Let's just get this straight from the start. All students are capable of learning. Except for the few with cognitive disabilities, all of them are capable of working at grade level, which is regarded as developmentally appropriate. In fact, they are capable of far more.
Some students have been well-prepared for school and some have not. Those who have been well-prepared need to be challenged to meet all of the minimum grade level expectations and then go beyond them. Those who have not been well-prepared need some additional support to allow them to also meet all of the minimum grade level expectations and then go beyond them.
Every student is well-prepared in some ways and to some degree and poorly prepared in other ways to some degree. In short, they are each unique individuals.
Identifying individual student needs and providing those students with the lessons and support they need is the professional work of teachers. Teachers employ their training, their expertise, their talent, their effort, and their creativity in well-prepared improvisational teaching done on the spot in face-to-face contact with students with whom they have a personal relationship. A video recording of a teacher - no matter how well-crafted the lesson - isn't sufficient because regardless of the quality of the instruction there is no relationship and there is no motivation.
Teaching is work that requires a lavish amount of professional labor. It cannot be reduced or leveraged because it can only be done by a professional in direct real contact with a student.
Teaching is a craft and an art. The craft is in designing and delivering an effective lesson, but teachers don't just deliver information like a dump truck. They do not just direct students to information like a road sign. There's more to their work. The art of the work is to motivate the student, which requires them to know the student. Or, more accurately, it is to help the student find his or her motivation. Teachers need to lead the student to find the value and the joy in learning. There is no school so bad that a motivated student cannot wrestle an education away from it. There is no school so good that it can impose an education on an un-motivated student. Motivation alone isn't enough if there are other obstacles to learning, but nothing is possible without it.
This is part of why some folks don't think it is necessary to spend resources on well-prepared and motivated students. They are wrong. They don't realize how brittle and fragile motivation is. It is far, far easier to keep a student motivated than to re-motivate a student who has been de-motivated.
The teacher cannot provide the motivation. They have little more to offer than the joy of learning and the satisfaction of a question answered. Students cannot be motivated by punishments. They cannot be motivated by traditional rewards. They have to find their own motivation, whether it is in the promise of independence or self-improvement or a sense of a higher purpose. That's all pretty intangible stuff. It doesn't come off an assembly line and it is different for each and every student. Helping students to find that motivation is an art; in combination with the craft and science of delivering instruction, it is professional work.
Once you accept the fact that professional teaching is the irreducible and irreplacable element of education, you can build your school around that activity. What would that school look like? It would not be a room with 96 headphoned students working in carrels on tablet computers.
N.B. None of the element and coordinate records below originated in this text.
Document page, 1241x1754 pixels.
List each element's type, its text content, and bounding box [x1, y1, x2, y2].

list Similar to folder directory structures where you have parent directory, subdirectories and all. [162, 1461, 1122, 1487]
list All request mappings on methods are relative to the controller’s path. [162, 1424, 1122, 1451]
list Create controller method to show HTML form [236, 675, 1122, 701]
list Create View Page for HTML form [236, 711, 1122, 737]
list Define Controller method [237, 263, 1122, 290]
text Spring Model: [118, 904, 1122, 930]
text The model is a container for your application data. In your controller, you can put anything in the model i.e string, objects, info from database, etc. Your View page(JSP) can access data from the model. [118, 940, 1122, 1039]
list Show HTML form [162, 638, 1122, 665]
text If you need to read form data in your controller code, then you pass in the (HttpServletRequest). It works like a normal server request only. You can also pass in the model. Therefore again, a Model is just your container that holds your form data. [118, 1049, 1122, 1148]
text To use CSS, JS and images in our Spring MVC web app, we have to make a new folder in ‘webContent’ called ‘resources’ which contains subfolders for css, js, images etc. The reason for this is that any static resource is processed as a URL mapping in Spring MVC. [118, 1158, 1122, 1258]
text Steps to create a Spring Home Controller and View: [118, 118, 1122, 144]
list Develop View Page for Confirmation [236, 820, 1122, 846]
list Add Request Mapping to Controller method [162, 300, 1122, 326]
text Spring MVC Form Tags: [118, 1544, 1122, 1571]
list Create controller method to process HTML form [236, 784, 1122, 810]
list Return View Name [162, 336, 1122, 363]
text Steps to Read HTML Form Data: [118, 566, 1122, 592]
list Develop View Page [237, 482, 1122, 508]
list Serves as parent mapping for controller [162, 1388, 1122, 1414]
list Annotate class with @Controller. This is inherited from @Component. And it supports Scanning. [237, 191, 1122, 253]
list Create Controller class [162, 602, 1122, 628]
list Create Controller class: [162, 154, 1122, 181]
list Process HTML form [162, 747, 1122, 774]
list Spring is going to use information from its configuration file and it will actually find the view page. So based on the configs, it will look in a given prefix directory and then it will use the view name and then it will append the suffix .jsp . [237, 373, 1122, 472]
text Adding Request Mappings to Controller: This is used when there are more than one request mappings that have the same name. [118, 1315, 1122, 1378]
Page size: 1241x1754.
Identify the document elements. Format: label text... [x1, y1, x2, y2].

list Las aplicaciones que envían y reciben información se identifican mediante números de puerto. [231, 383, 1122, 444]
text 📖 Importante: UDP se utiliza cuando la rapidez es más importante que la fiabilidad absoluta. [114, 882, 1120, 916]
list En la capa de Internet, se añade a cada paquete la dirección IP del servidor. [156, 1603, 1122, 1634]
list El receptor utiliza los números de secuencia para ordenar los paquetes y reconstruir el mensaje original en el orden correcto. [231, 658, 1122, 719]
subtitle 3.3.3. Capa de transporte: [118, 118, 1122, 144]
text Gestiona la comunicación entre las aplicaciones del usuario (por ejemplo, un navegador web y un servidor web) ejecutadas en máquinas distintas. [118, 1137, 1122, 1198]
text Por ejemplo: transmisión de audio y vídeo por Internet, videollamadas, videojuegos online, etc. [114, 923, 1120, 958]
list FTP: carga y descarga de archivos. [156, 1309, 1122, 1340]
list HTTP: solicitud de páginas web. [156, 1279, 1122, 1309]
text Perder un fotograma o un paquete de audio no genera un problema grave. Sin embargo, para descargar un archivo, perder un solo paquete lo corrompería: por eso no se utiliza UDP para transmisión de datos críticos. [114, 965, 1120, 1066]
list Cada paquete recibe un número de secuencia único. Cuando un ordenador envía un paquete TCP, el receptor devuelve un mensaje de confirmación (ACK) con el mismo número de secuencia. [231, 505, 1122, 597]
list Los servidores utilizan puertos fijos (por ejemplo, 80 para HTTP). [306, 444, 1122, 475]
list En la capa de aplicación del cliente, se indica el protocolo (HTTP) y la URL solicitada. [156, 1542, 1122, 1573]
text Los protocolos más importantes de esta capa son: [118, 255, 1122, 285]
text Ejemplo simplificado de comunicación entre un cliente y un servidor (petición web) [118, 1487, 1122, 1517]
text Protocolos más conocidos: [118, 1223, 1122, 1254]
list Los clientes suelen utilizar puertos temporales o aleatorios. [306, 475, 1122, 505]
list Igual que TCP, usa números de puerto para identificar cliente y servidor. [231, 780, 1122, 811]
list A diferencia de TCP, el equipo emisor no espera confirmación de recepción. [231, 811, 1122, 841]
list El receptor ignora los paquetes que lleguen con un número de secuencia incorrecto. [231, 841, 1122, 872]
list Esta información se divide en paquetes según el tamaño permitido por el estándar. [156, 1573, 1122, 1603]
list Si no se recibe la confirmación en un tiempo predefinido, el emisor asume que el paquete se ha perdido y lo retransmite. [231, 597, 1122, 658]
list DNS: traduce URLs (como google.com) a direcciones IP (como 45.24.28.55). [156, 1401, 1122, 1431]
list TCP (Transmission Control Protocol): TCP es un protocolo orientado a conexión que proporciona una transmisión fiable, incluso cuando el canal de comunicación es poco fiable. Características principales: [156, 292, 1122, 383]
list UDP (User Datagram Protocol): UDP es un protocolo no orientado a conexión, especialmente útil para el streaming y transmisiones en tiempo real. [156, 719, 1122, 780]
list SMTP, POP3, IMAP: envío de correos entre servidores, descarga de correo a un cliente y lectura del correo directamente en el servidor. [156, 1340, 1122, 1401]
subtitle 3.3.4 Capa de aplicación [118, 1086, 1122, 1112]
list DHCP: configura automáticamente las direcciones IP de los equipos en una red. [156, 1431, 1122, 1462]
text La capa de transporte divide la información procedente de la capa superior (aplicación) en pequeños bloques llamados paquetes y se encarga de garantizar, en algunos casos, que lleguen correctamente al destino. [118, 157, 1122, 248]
I would offer The NOVA Project as a model for education centered around the student-teacher relationship and ready to provide individualized instruction that sparks the motivation in every student. NOVA has 20 teachers for 330 students. That's a 1:17 ratio. Sounds extravagant, doesn't it? Is it expensive? Yes and no. It has a very flat structure. Other than the teachers, the only other staff at NOVA is the Principal, an administrative assistant, a fiscal specialist, a Family Service Worker (.5 paid by PTSA), and a .5 librarian. No counselors - the teachers do that work. No Assistant Principals, no Registrars, no Intervention Specialists. Next year the school is losing the FSW and the librarian. When it was at the Mann building, NOVA was the least expensive high school in the District for non-academic expenses. By far.
Look at the staff list for Rainier Beach High School. There are five administrators and five administrative support people. Then there are 80 more names. 80. The headcount enrollment at RBHS is 425. The enrollment at NOVA is 332.
Maybe the traditional organizational structure isn't what is best for students. It isn't built around a student-teacher relationship or the goal of helping each student find their motivation. More to the point, maybe the traditional organizational structure isn't the most cost effective.
I know what people might say. The NOVA population is different from the RBHS population. The NOVA students are predominantly White (73%) and only 19% FRE while Rainier Beach is 9% White and 65% FRE. Okay, but ask yourself these two questions:
1) Which model is most likely to motivate students or, more accurately, help students find their motivation?
2) Which students are in the greatest need of motivation?
People say that NOVA students are self-directed and self-motivated, but they don't necessarily come to the school that way. A lot of them come to NOVA after having done very badly at traditional schools. The structure of NOVA helps them to find their motivation. After that, it might be enough to just get out of their way, but NOVA supports them as far as they are willing to go. Yes, I'm a fan, but I'm a fan because it works.
So what would it be like if our middle and high schools were arranged in close communities no bigger than about 400 students (or arranged in houses no bigger than that), had super flat structures in which students had a teacher mentor with whom they met regularly, in which the instruction was project-based and the students followed their passion to design their own projects (rather than an outside vendor at a cost of $400,000 per year), and in which the grading was based directly on demonstrated proficiency with the content.